A study of individuals with multiple myeloma (MM) revealed significant racial disparities in the prevalence of obesity and type 2 diabetes, and in the enrichment of a clock-like mutational signature among African American (AA) patients.
Emily Gallagher, MD, PhD, of Icahn School of Medicine at Mount Sinai, presented the data as a poster presentation at the 2021 American Society of Hematology (ASH) Annual Meeting.
Gallagher and colleagues used a large health system electronic medical record database to characterize the metabolic phenotype of AA patients and White patients with MM. The population included 3,170 patients; 21.7% were AA.
Obesity prevalence was highest in AA women (46%) followed by White men (41%), AA men (36%), and White women (35%). Prevalence for diabetes was greater in AA men (37%) and AA women (34%) compared with White men (24%) and White women (19%).

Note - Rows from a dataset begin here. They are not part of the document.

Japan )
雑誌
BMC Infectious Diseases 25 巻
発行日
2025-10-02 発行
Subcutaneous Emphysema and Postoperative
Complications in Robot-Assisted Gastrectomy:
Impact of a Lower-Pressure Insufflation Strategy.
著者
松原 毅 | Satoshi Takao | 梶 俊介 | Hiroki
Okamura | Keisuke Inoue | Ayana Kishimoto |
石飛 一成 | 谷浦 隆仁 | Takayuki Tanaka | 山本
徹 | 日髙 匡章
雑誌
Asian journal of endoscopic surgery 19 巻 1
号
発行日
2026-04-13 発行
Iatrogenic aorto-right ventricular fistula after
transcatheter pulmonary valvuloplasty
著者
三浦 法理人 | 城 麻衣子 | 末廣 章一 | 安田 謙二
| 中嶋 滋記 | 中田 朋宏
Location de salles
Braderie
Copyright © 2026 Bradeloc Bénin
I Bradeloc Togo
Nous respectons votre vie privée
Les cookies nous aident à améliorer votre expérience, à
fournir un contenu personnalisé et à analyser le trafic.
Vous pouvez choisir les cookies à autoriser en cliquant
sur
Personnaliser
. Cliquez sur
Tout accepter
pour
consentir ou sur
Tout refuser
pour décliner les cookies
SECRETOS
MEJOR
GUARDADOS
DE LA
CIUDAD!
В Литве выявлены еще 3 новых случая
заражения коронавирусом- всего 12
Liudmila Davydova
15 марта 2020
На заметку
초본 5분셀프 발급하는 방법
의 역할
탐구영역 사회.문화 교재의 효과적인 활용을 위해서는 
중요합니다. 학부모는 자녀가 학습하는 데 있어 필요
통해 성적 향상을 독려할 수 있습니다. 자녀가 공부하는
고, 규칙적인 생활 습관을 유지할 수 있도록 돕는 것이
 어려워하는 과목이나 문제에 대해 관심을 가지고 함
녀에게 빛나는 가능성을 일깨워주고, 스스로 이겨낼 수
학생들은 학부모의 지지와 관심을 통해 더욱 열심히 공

Genomic characterization of AA patients showed significant enrichment for the COSMIC SBS1 clock-like mutational signature in AA patients compared with White patients (P<.05). This was confirmed even after adjusting for age. This signature correlates with the age of individuals and may represent a cell division clock, Gallagher said.
In a mouse experiment, Gallagher and colleagues showed that MM xenografts more rapidly grew in diabetic mice and had more activation of the mTOR signaling pathway, which regulates clock and aging genes signatures. ON123300 was able to reverse the metabolic drive and directly reduce tumor growth in vivo xenograft models.